The New Normal
After the initial diagnosis, caregivers should make a follow-up appointment a week or two later to learn more about the disease, medical options, and social support. That allows them a brief time for the news to sink in and begin preparing for a new normal. Peter DeGolia, MD, Professor of Family Medicine, at Case Western Reserve School of Medicine in Cleveland, says he insists that AD patients always bring the family caregiver or other “reliable reporter” to future visits.
“It can be a delicate issue for some families,” he explains, “but having a caregiver present effectively assists the physician by providing more comprehensive information and means the caregiver and patient go home with a more accurate game plan.”
Even in the early stages of the disease, patients can forget what they’re told, so caregivers need to keep a spreadsheet or journal that both the family and provider can refer to.
Stepping Up
Once a loved one is diagnosed, it's up to family caregivers to become strong advocates on their behalf.
That may be difficult or uncomfortable at first, particularly for adult children. It can require a huge shift in attitude, says Jennifer Zaijack, of Wisconsin, who helps long distance with her father’s care. “You have to change how you work with your parents versus how you did before.

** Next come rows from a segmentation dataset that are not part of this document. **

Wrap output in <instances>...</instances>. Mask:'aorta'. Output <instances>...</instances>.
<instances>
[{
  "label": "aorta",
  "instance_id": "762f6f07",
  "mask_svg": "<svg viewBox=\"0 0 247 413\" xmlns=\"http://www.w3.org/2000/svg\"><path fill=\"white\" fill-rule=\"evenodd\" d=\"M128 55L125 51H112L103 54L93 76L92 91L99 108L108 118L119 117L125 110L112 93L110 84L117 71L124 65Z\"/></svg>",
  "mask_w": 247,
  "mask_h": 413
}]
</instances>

It's like a whole different way of interacting.”
Allen Vann believes that clinicians should not sugarcoat the nature of the disease.
Allen Vann believes that clinicians should not sugarcoat the nature of the disease. “They have to tell the spouse or caregiver what they need to know, not what they necessarily want to hear, so patients and caregivers know what to expect,” he explained. Many caregivers complain that they're not given enough specifics about the disease's progression and find themselves unprepared for issues like incontinence, agitation, wandering or hoarding.

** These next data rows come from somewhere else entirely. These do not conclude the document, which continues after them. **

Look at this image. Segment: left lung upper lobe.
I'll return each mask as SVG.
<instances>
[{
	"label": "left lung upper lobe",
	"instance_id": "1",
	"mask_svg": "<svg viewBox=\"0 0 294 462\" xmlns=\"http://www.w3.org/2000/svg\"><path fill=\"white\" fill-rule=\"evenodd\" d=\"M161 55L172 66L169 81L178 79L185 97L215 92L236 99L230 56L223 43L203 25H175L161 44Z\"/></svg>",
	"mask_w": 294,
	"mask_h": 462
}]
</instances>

That’s why it’s so important that caregivers feel empowered to ask questions, says DeGolia. “Write them down and expect them to be answered by the practitioner.”
While many physicians welcome questions – especially when caregivers come to follow-up appointments prepared – patients and caregivers of a certain generation or from certain cultures may still be uncomfortable with these interactions.
“We serve a lot of Latino clients who automatically defer to the concept that the doctor knows all,” said the Family Caregiver Alliance’s Varegas. “Many believe it’s a matter of respect – not questioning what this physician is saying and not asking any questions.”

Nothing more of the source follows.